Pemerintah Diminta Lakukan Moratorium Kebijakan Cukai Demi Menjaga Kelangsungan Usaha IHT
jpnn.com, JAKARTA - Akademisi Universitas Airlangga (Unair) Surabaya, Bambang Eko Afiatno berpandangan, kenaikan tarif cukai perlu dilakukan dengan hati-hati karena dapat memperberat daya beli konsumen.
Bambang menilai rekomendasi Pusat Penelitian Kebijakan Ekonomi (PPKE) Fakultas Ekonomi dan Bisnis Universitas Brawijaya (FEB UB) terkait moratorium atau relaksasi kenaikan tarif cukai merupakan hal strategis.
Hal itu bertujuan untuk menekan dampak terhadap belanja rumah tangga. Mengingat sampai saat ini, pemerintah masih kurang mengakui peran tembakau dalam penerimaan APBN.

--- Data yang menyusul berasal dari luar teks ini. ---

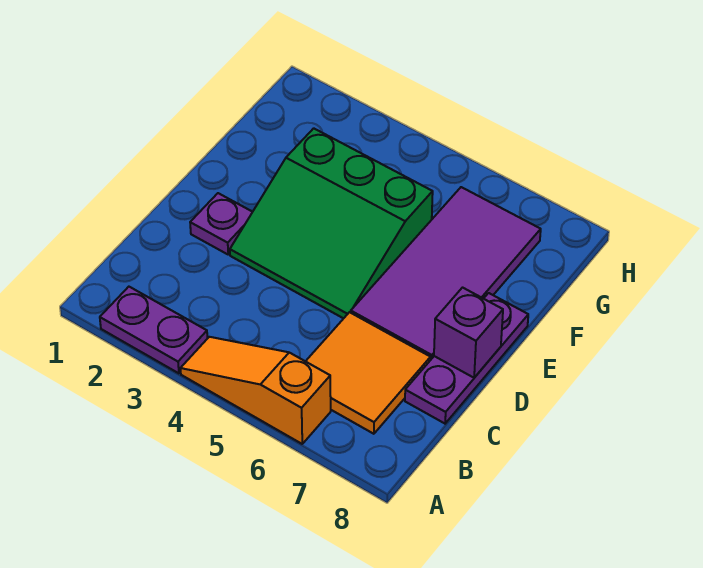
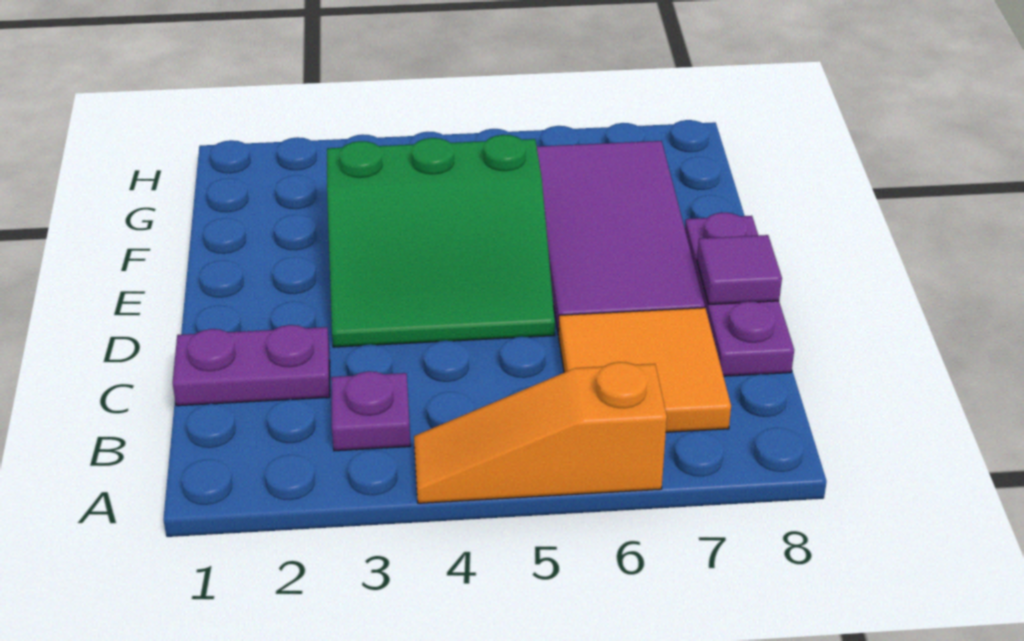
purple 1x2 plate [100,287,207,373] -> purple 1x2 plate moved to [173,325,330,406]
purple 1x1 plate [190,193,252,254] -> purple 1x1 plate moved to [331,371,411,451]
purple 1x1 brick [434,288,503,378] -> purple 1x1 tile [697,235,782,304]

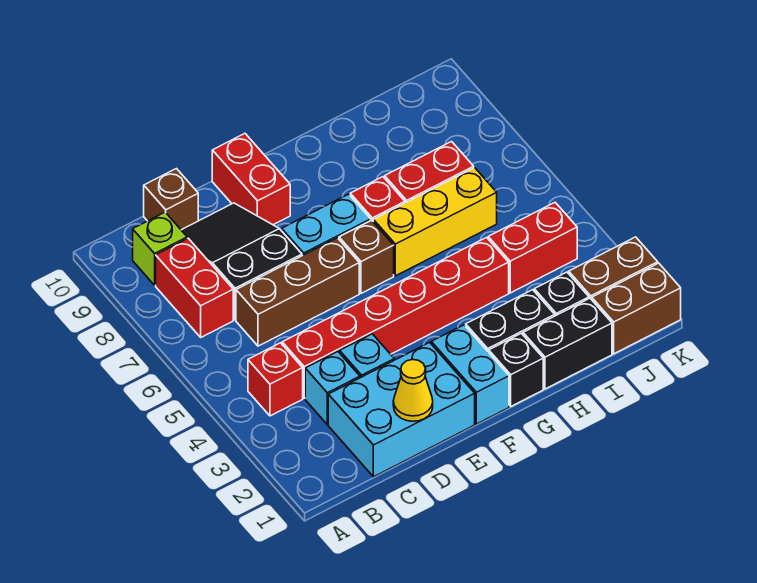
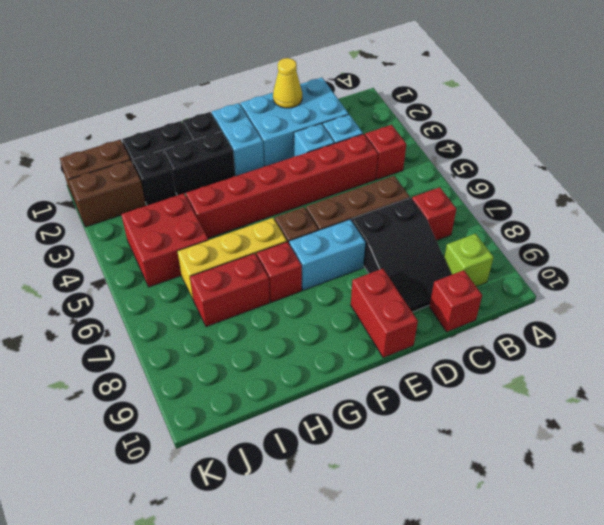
red 1x2 brick [156,238,233,337] -> red 1x1 brick [412,187,456,241]
brown 1x1 brick [144,169,198,230] -> red 1x1 brick [429,270,482,332]
red 1x2 brick [488,203,577,293] -> red 2x2 brick [121,193,208,287]

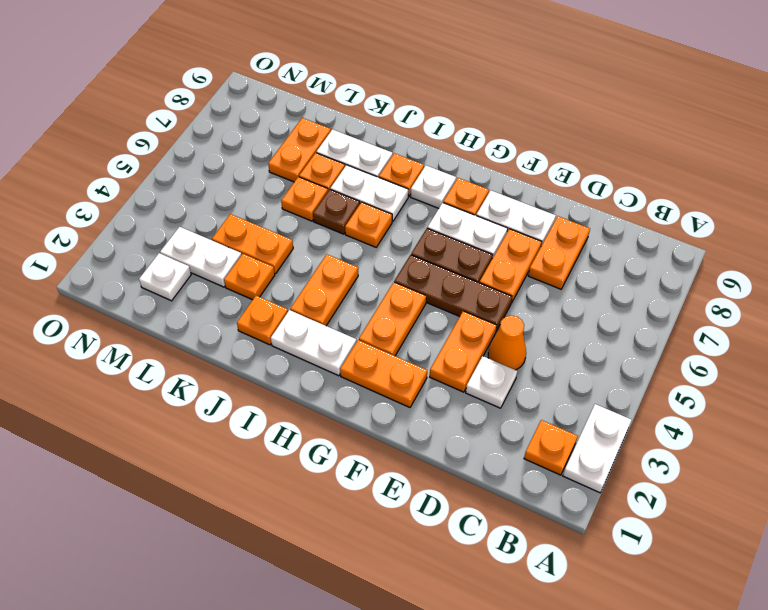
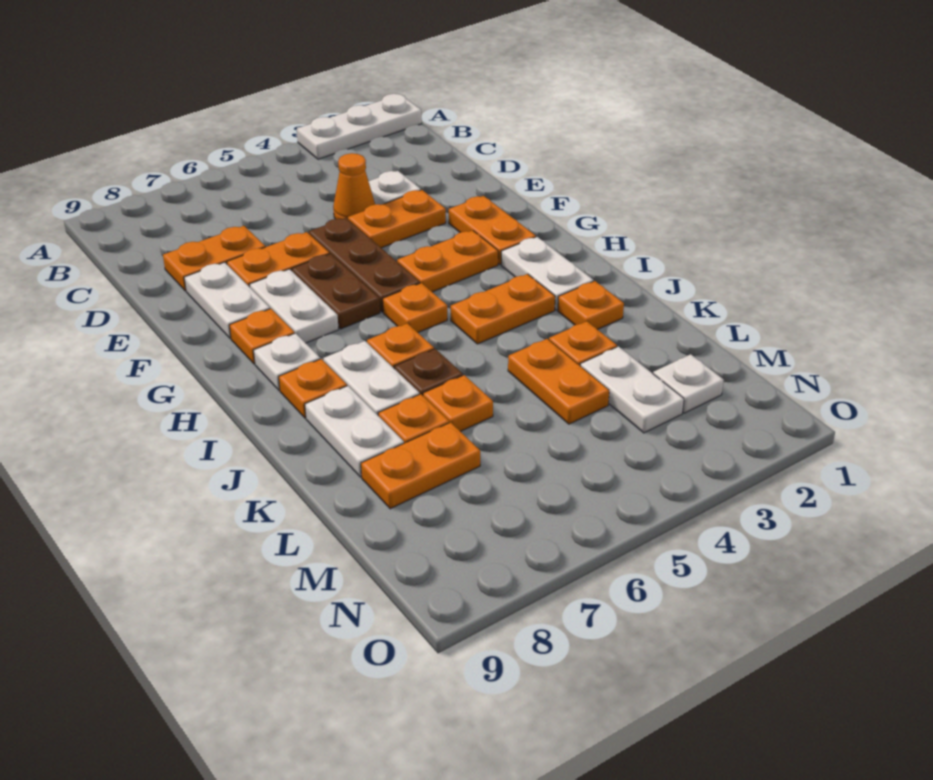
white 1x2 plate [563,404,631,493] -> white 1x3 plate [297,94,422,159]
orange 1x1 plate [524,420,578,475] -> orange 1x1 plate moved to [383,283,447,332]

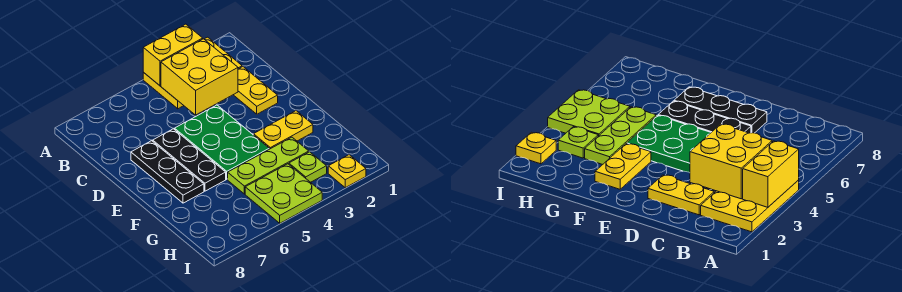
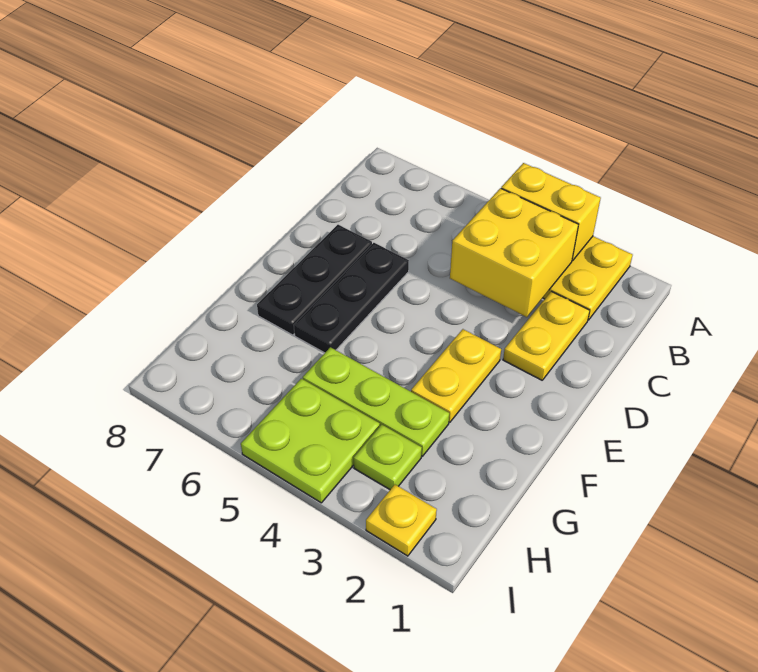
green 2x3 plate [175,105,269,179] -> none
yellow 1x2 plate [254,111,313,149] -> yellow 1x2 plate turned to [411,329,501,422]

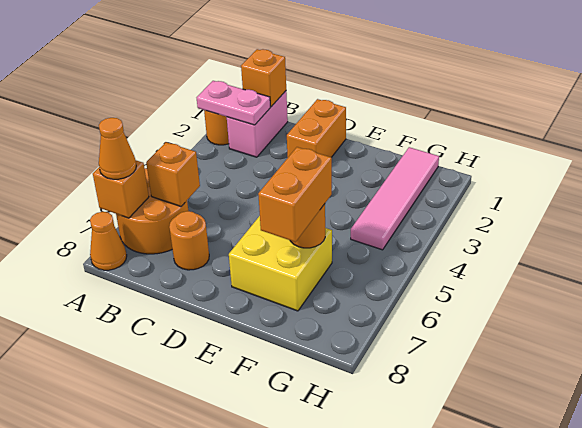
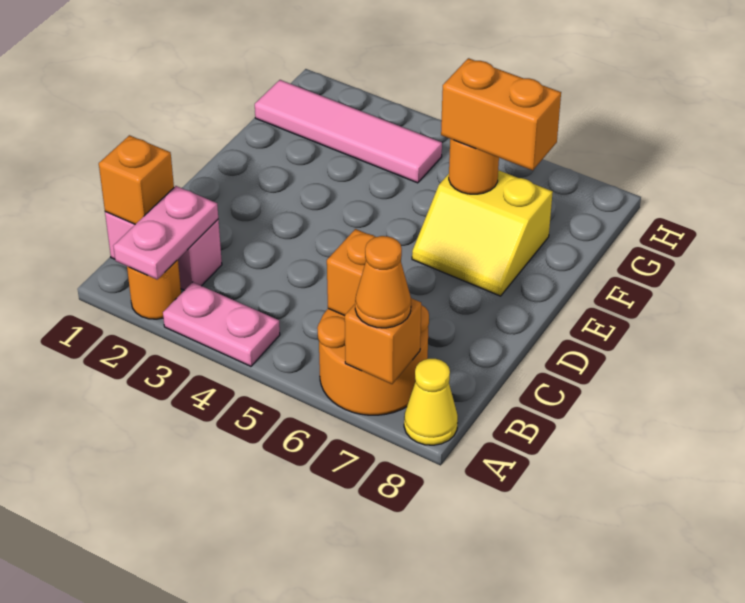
none -> pink 1x2 plate [163,282,280,366]
orange 1x1 cone [90,212,127,270] -> yellow 1x1 cone [404,359,458,445]
orange 1x1 round brick [169,211,209,270] -> none
orange 1x2 brick [287,99,346,157] -> none
yellow 2x2 brick [229,216,332,311] -> yellow 2x2 slope [412,170,553,296]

"Banyaknya peraturan yang padat regulasi (heavy regulated), semakin memberatkan produsen untuk menjaga kelangsungan usaha IHT di Indonesia," ujar Bambang dalam focus group discussion (FGD) yang digelar PPKE FEB UB di hotel Atria, Malang.
Akademisi Fakultas Hukum Universitas Jember, Dr. Fendi Setyawan, menekankan pentingnya desain kebijakan pemerintah dalam mendukung keberlangsungan IHT.
Pasalnya, tembakau belum bisa diproduksi selain IHT sehingga kebijakan pemerintah akan sangat berdampak terhadap keberlangsungan IHT.
"Regulasi terkait tembakau, seperti PP No. 28 Tahun 2024, Rancangan Peraturan Menteri Kesehatan (RPMK) yang menuai penolakan banyak pihak, seharusnya disusun dengan mempertimbangkan perlindungan terhadap petani tembakau dan IHT," ungkapnya.
Sementara, akademisi Universitas Brawijaya, Dr. Rahmat Kresna Sakti menyoroti fenomena konsumen cenderung beralih ke rokok ilegal jika harga rokok legal naik terlalu tinggi. Akibatnya target penerimaan negara dari sektor cukai hasil tembakau tidak tercapai. Di lain sisi, massifnya peredaran rokok ilegal harus menjadi perhatian extra ordinary bagi pemerintah.